::: Record set :::
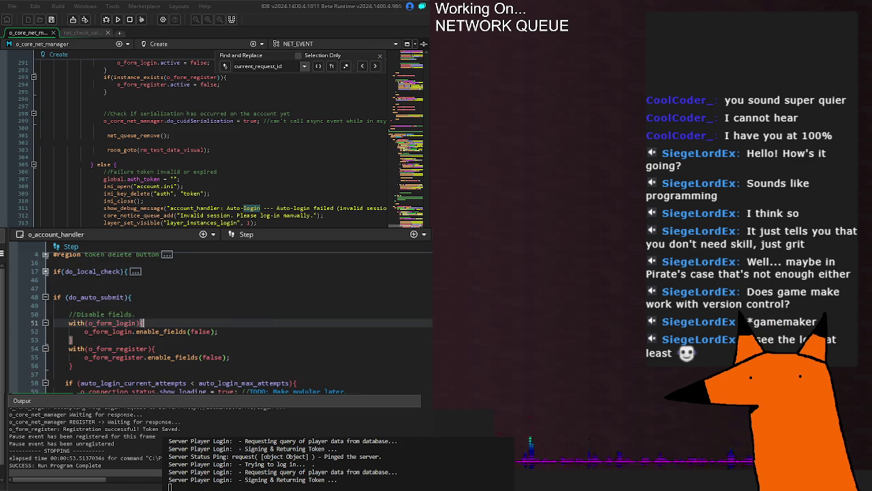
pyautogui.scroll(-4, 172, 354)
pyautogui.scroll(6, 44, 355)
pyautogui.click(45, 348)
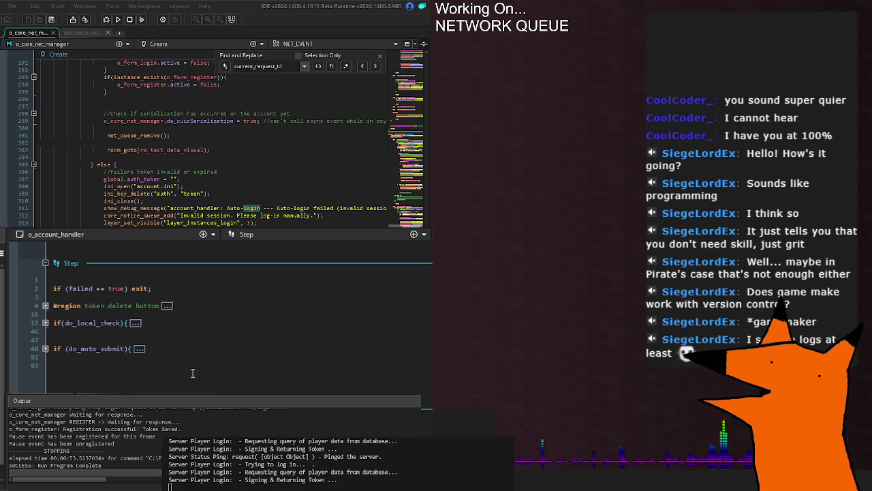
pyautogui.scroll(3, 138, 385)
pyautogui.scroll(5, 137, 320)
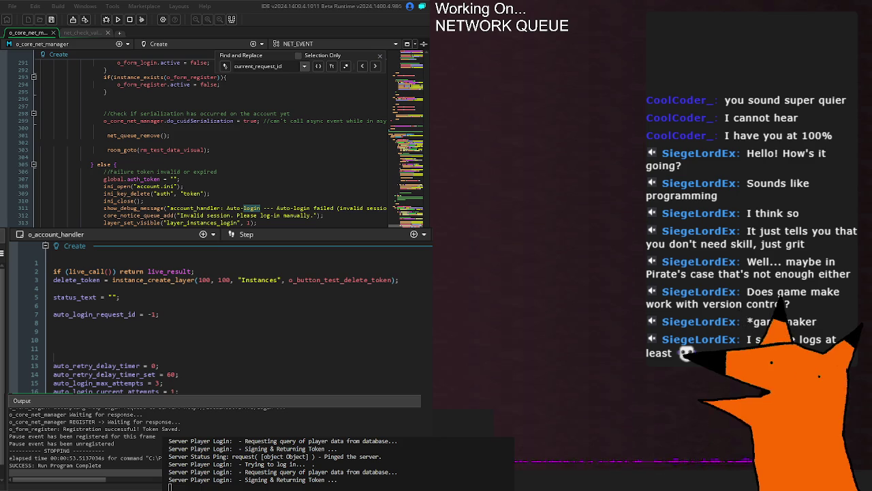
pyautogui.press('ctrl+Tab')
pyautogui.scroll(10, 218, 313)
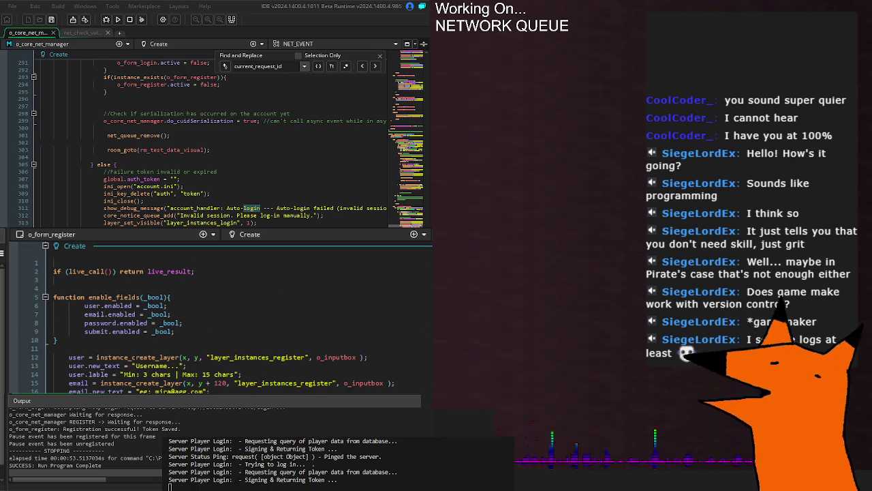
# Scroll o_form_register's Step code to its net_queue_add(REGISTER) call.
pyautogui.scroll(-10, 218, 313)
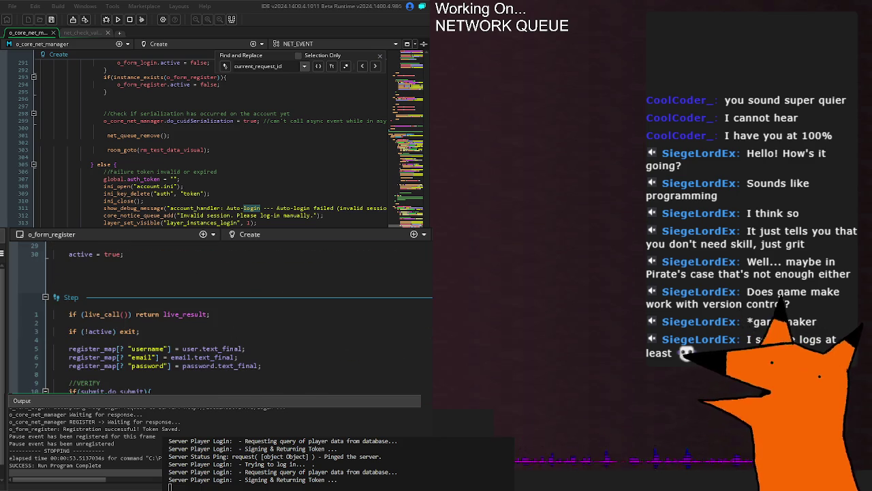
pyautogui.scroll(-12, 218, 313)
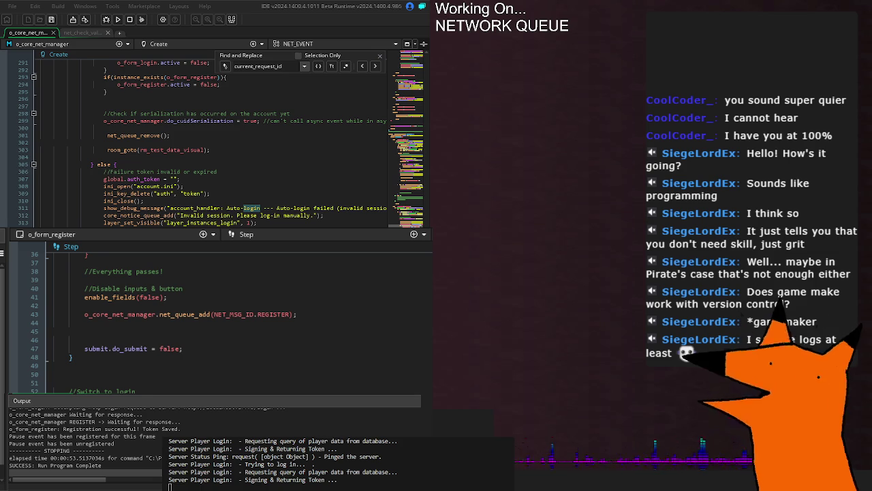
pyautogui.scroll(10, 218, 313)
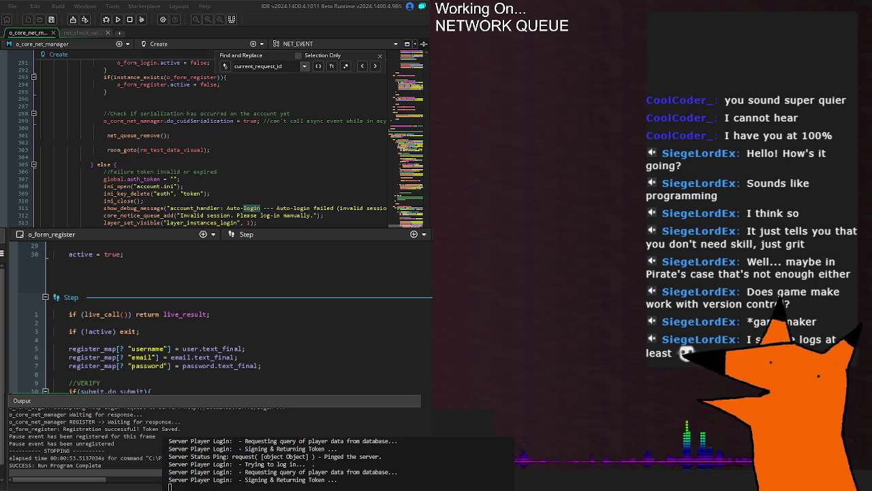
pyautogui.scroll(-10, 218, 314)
:::
Exercise goal:
In the records above, find the line containing "pyautogui.scroll(5, 137, 320)". Reproduce it and every line after it through the last line, omitting pictures.

Written solution:
pyautogui.scroll(5, 137, 320)
pyautogui.press('ctrl+Tab')
pyautogui.scroll(10, 218, 313)
# Scroll o_form_register's Step code to its net_queue_add(REGISTER) call.
pyautogui.scroll(-10, 218, 313)
pyautogui.scroll(-12, 218, 313)
pyautogui.scroll(10, 218, 313)
pyautogui.scroll(-10, 218, 314)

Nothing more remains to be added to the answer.